Sedrick Huckaby

Round 54: Southern Survey Biennial

Project Row Houses
October 8, 2022 – February 12, 2023

Round 54: Southern Survey Biennial is a project celebrating the historical and contemporary significance of southern artists, curated by Valerie Cassel Oliver. Read her exhibition statement below.

 

Sedrick Huckaby, Round 54: Southern Survey Biennial, 2022-23, Installation view, Project Row Houses, Houston, Texas

Since its founding in 1993, Project Row Houses has realized great success in celebrating the vitality of its artistic communities. Those communities have encompassed a range of artists from established icons in the field to the under-recognized and newly emerging. For nearly 30 years, PRH has served as a nexus for artistic innovation, advocacy, and experimentation that informed and incorporated local voices with those from around the globe. The intentionality behind this social experiment has reverberated across the United States and beyond as other various projects have established similar programs designed to integrate national and global practices and dialogues into the very fabric of local communities with the capacity for reciprocal exchange. The resonance of Project Row Houses continues to inform and inspire. 

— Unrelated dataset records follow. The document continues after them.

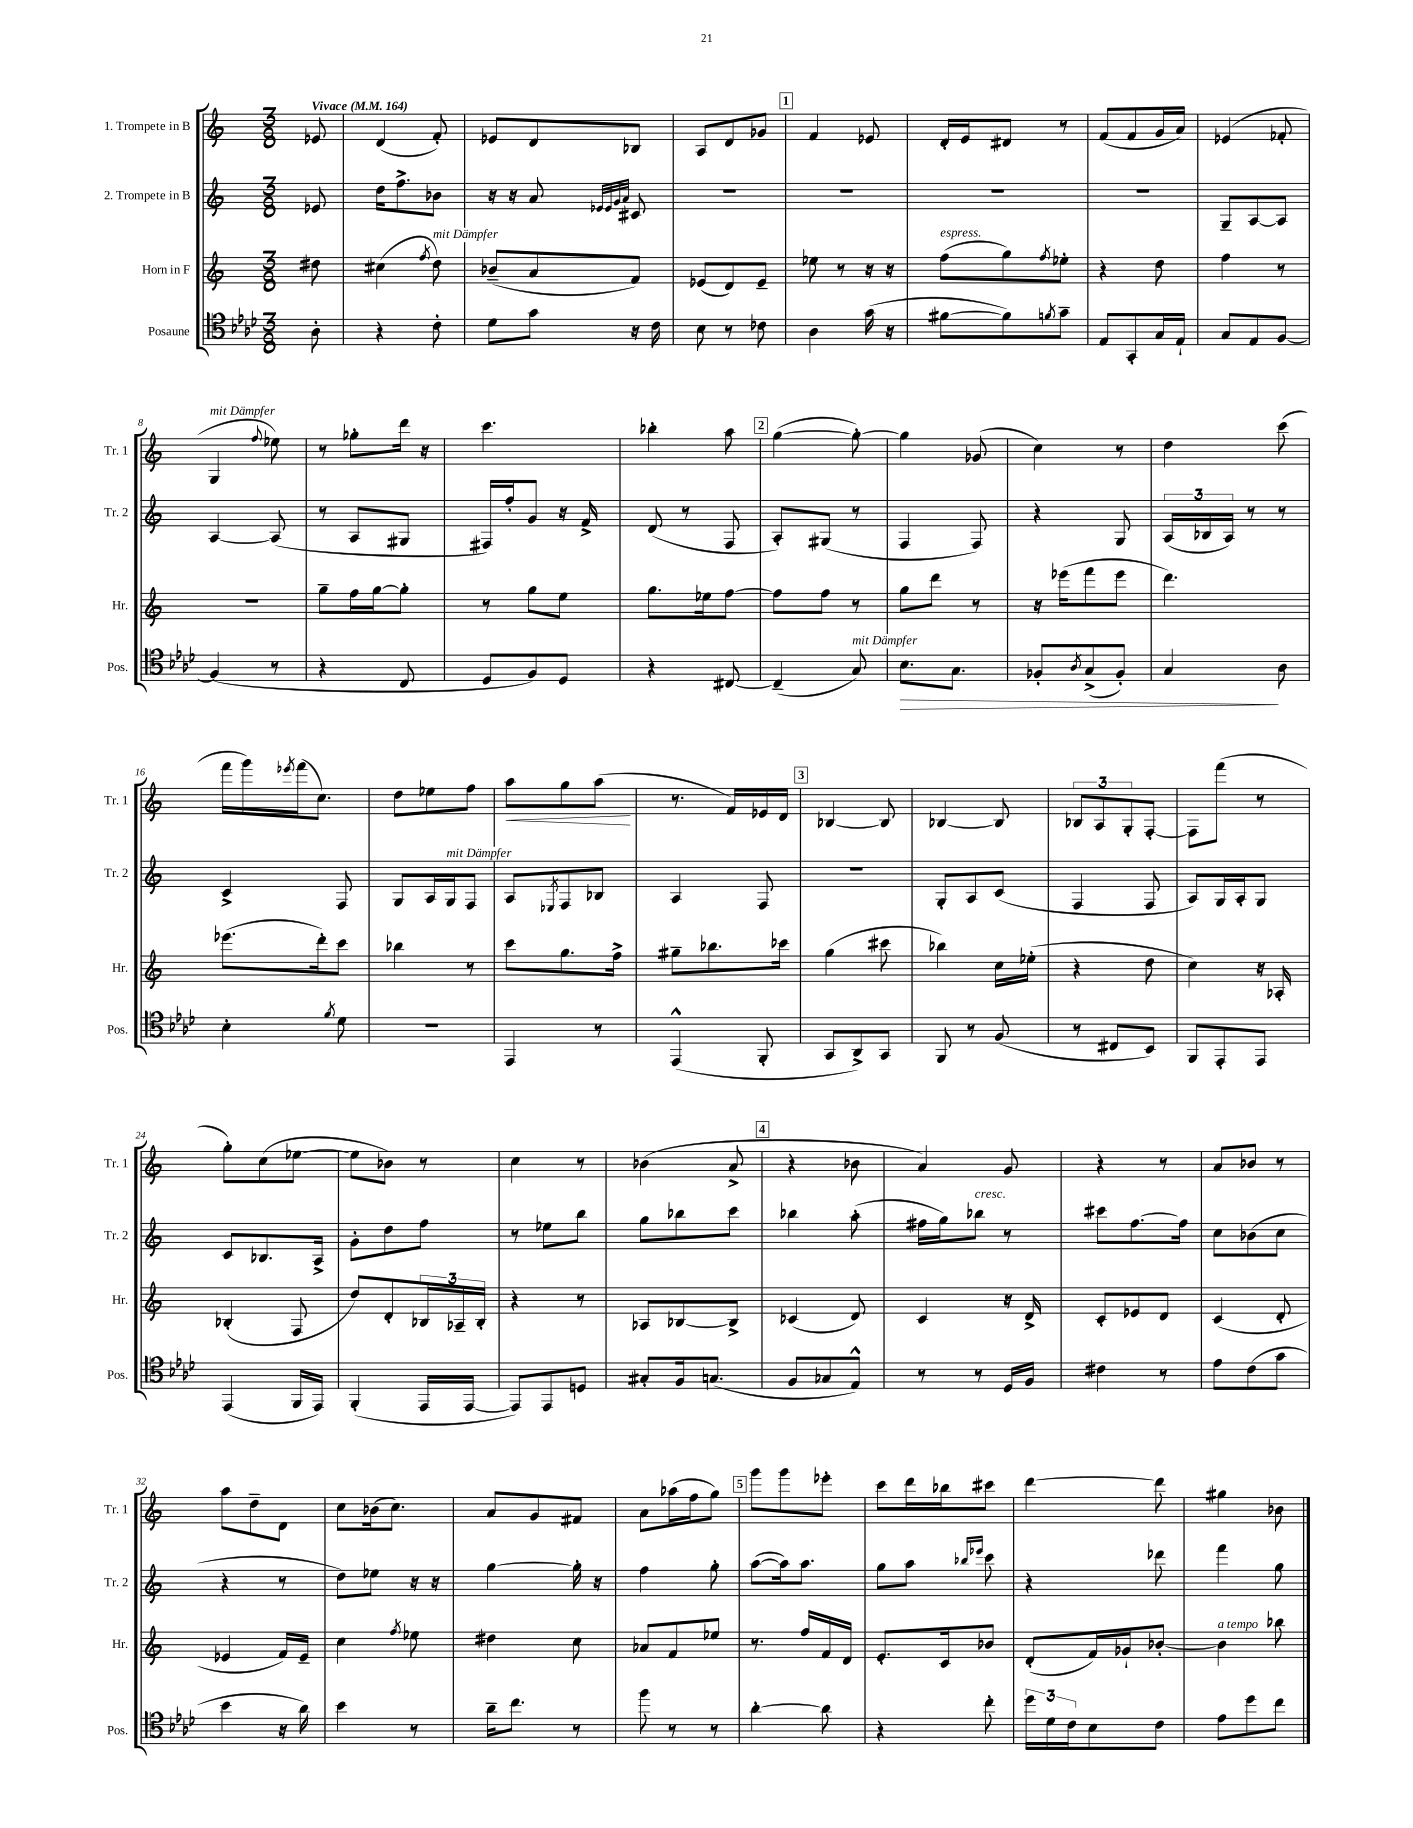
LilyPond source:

<<
\new StaffGroup <<
\new Staff = "s0" \with { instrumentName = "1. Trompete in B" shortInstrumentName = "Tr. 1" } {
    \clef treble \key c \major \numericTimeSignature \time 3/8 \partial 8 \tempo "Vivace" 4 = 164
    ees'8 |
    d'4( f'8-.) |
    ees'8 d'8 bes8 |
    a8 d'8 ges'8 |
    \mark \markup { \box "1" } f'4 ees'8 |
    d'16-. e'16 dis'8 r8 |
    f'8( f'8 g'16 a'16) |
    ees'4( fes'8-. |
    g4^\markup { \italic "mit Dämpfer" } \appoggiatura { f''8 } ees''8) |
    r8 ges''8-. d'''16 r16 |
    c'''4. |
    bes''4-. a''8 |
    \mark \markup { \box "2" } g''4~( g''8~-.) |
    g''4 ges'8( |
    c''4) r8 |
    d''4 c'''8( |
    f'''16 g'''16) \acciaccatura { ees'''8 } f'''16( c''8.) |
    d''8 ees''8 f''8 |
    a''8\< g''8 a''8\!( |
    r8. f'16) ees'16 d'16 |
    \mark \markup { \box "3" } bes4~ bes8 |
    bes4~ bes8 |
    \tuplet 3/2 { bes8 a8 g8-. } f8~-. |
    f8 f'''8( r8 |
    g''8-.) c''8( ees''8~ |
    ees''8 bes'8) r8 |
    c''4 r8 |
    bes'4( a'8-> |
    \mark \markup { \box "4" } r4 bes'8 |
    a'4) g'8 |
    r4 r8 |
    a'8 bes'8 r8 |
    a''8 d''8-- d'8 |
    c''8 bes'16( c''8.) |
    a'8 g'8 fis'8 |
    a'8 aes''16( f''16 g''8) |
    \mark \markup { \box "5" } g'''8 g'''8 ees'''8-. |
    c'''8 d'''16 bes''16 cis'''8 |
    d'''4~ d'''8 |
    gis''4 bes'8 \bar "|." |
}
\new Staff = "s1" \with { instrumentName = "2. Trompete in B" shortInstrumentName = "Tr. 2" } {
    \clef treble \key c \major \numericTimeSignature \time 3/8 \partial 8
    ees'8 |
    d''16 f''8.-> bes'8 |
    r16 r16 a'8 \grace { ees'32 ees'32 g'32 a'32 } cis'8 |
    R4. |
    \mark \markup { \box "1" } R4. |
    R4. |
    R4. |
    g8-- a8~ a8 |
    a4~ a8( |
    r8 a8 gis8 |
    fis16) f''16-. g'8 r16 f'16-> |
    d'8( r8 f8 |
    \mark \markup { \box "2" } a8-.) gis8( r8 |
    f4 f8) |
    r4 g8 |
    \tuplet 3/2 { a16( bes16 a16) } r8 r8 |
    c'4-> f8 |
    g8 a16 g16^\markup { \italic "mit Dämpfer" } f8 |
    a8 \acciaccatura { ees8 } f8 bes8 |
    a4 f8 |
    \mark \markup { \box "3" } R4. |
    g8-. a8 c'8( |
    f4 f8 |
    a8) g16 a16-. g8 |
    c'8 bes8. a16-> |
    g'8-. d''8 f''8 |
    r8 ees''8 b''8 |
    g''8 bes''8 c'''8 |
    \mark \markup { \box "4" } bes''4 a''8-.( |
    fis''16 g''16) bes''8^\markup { \italic "cresc." } r8 |
    cis'''8 f''8.~ f''16 |
    c''8 bes'8( c''8 |
    r4 r8 |
    d''8) ees''8 r16 r16 |
    g''4~ g''16-. r16 |
    f''4 g''8-. |
    \mark \markup { \box "5" } a''8~( a''16) a''8. |
    g''8 a''8 \grace { bes''16 ees'''16 } c'''8 |
    r4 des'''8 |
    f'''4 g''8 \bar "|." |
}
\new Staff = "s2" \with { instrumentName = "Horn in F" shortInstrumentName = "Hr." } {
    \clef treble \key c \major \numericTimeSignature \time 3/8 \partial 8
    dis''8 |
    cis''4( \acciaccatura { f''8 } d''8^\markup { \italic "mit Dämpfer" }) |
    bes'8--( a'8 f'8) |
    ees'8( d'8) ees'8-- |
    \mark \markup { \box "1" } ees''8 r8 r16 r16 |
    f''8^\markup { \italic "espress." }( g''8) \acciaccatura { f''8 } ees''8-. |
    r4 d''8 |
    f''4 r8 |
    R4. |
    g''8-- f''16 g''16~ g''8-. |
    r8 g''8 e''8 |
    g''8. ees''16 f''8~ |
    \mark \markup { \box "2" } f''8 f''8 r8 |
    g''8 d'''8 r8 |
    r16 ees'''16( f'''8 ees'''8 |
    d'''4.) |
    ees'''8.( d'''16-.) c'''8 |
    bes''4 r8 |
    c'''8 g''8. f''16-> |
    gis''8-- bes''8. ces'''16 |
    \mark \markup { \box "3" } g''4( cis'''8 |
    bes''4) c''16 ees''16-.( |
    r4 d''8 |
    c''4) r16 aes16-. |
    bes4-.( f8 |
    d''8) d'8-. \tuplet 3/2 { bes16 aes16-- bes16-. } |
    r4 r8 |
    aes8 bes8~ bes8-> |
    \mark \markup { \box "4" } ces'4( d'8) |
    c'4 r16 d'16-> |
    c'8-. ees'8 d'8 |
    c'4( d'8-. |
    ees'4 f'16) ees'16-- |
    c''4 \acciaccatura { f''8 } ees''8 |
    dis''4 c''8 |
    aes'8 f'8 ees''8 |
    \mark \markup { \box "5" } r8. f''16 f'16 d'16 |
    e'8.-. c'16 bes'8 |
    d'8-.( f'16) ges'16-! bes'8~-. |
    bes'4^\markup { \italic "a tempo" } bes''8 \bar "|." |
}
\new Staff = "s3" \with { instrumentName = "Posaune" shortInstrumentName = "Pos." } {
    \clef tenor \key aes \major \numericTimeSignature \time 3/8 \partial 8
    aes8-. |
    r4 c'8-. |
    des'8 g'8 r16 c'16 |
    bes8 r8 ces'8 |
    \mark \markup { \box "1" } aes4 g'16( r16 |
    fis'8~ fis'8) \acciaccatura { f'8 } g'8-- |
    ees8 g,8-. g16 ees16-! |
    g8 ees8 f8~ |
    f4( r8 |
    r4 c8 |
    des8 f8) des8 |
    r4 cis8~ |
    \mark \markup { \box "2" } cis4--( g8^\markup { \italic "mit Dämpfer" }) |
    bes8.\> g8. |
    fes8-. \acciaccatura { aes8 } g8->( fes8-.) |
    g4\! aes8 |
    bes4-. \acciaccatura { f'8 } des'8 |
    R4. |
    ees,4 r8 |
    ees,4-^( f,8-. |
    \mark \markup { \box "3" } g,8 aes,8->) g,8 |
    f,8 r8 f8( |
    r8 cis8 bes,8) |
    f,8 ees,8-. ees,8 |
    ees,4( f,16 ees,16) |
    f,4-.( ees,16 ees,16~ |
    ees,8) ees,8 d8 |
    gis8-. f16 g8.( |
    \mark \markup { \box "4" } f8 ges8 ees8-^) |
    r8 r8 des16 f16 |
    cis'4 r8 |
    ees'8 c'8( g'8 |
    bes'4 r16 aes'16) |
    bes'4 r8 |
    aes'16-- c''8. r8 |
    f''8 r8 r8 |
    \mark \markup { \box "5" } aes'4~-. aes'8 |
    r4 c''8-. |
    \tuplet 3/2 { des''16 des'16 c'16 } bes8 c'8 |
    ees'8 des''8 c''8 \bar "|." |
}
>>
>>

On the eve of a new decade this venerable organization is now looking inward. And it is perhaps within the spirit of self-reflection that Round 54: Southern Survey Biennial has emerged as its newest endeavor. I am honored to serve as the inaugural juror for what I hope will become a vital platform for artists working within the southern region that is now being acknowledged for its historical and contemporary significance. Round 54: Southern Survey Biennial is designed to celebrate the creative vitality of artists working in the Southern States defined as Texas, Louisiana, Arkansas, Mississippi, Alabama, Tennessee, Kentucky, Virginia, West Virginia, North Carolina, South Carolina, Georgia, and Florida.  

– Valerie Cassel Oliver

Read more here.

 

Sedrick Huckaby’s paintings, drawings, and sculpture metaphorically express universal themes of faith, family, community, and heritage. Huckaby focuses on the subjects of quilts and portraits in his quest to glorify everyday people.  Huckaby states, “I believe my paintings are done in a language more closely in tune with my soul than the language of my tongue.” Huckaby is known for his monumental scale of painting, with his largest painting thus far being his 80 foot long, four-part painting, A Love Supreme, painted over a period of eight years, for which Huckaby was awarded a Guggenheim Fellowship. Huckaby is also the recipient of an American Academy of Arts and Letters Award, an honorable mention award winner in the 2016 Outwin Boochever Portrait Competition and a 2019 finalist. Additionally, he is the recipient of a Joan Mitchell foundation grant, Elizabeth Greenshield Award, and was the Texas State Artist for 2018. After earning a BFA at Boston University in 1997, and an MFA from Yale University in 1999, he participated in the Provencetown Fine Arts Work Center residency and traveled the U.S. and Europe studying old master paintings. When he returned to the U.S. Huckaby settled into his hometown of Fort Worth, Texas, where he was born in 1975. Since returning home, he has been invited to participate in a number of residencies and fellowships including a Davison Family Fellowship from the Amon Carter Museum of American Art, the Elaine De Kooning House Residency and the Art for Change Residency in New Delhi, India. Huckaby’s work has entered the permanent collections of numerous museums and institutions including the American Embassy in Namibia; Amon Carter Museum of American Art; Art Institute of Chicago; Harvard Art Museums, Cambridge, CT; Minneapolis Institute of Arts; Museum of Fine Arts, Boston; Yale University Art Gallery, New Haven, CT; San Francisco Museum of Modern Art; and the Whitney Museum of American Art. He is married to artist Letitia Huckaby and is the father of three children, Rising Sun, Halle Lujah and Rhema Rain Huckaby. He holds the position of Associate Professor at The University of Texas at Arlington.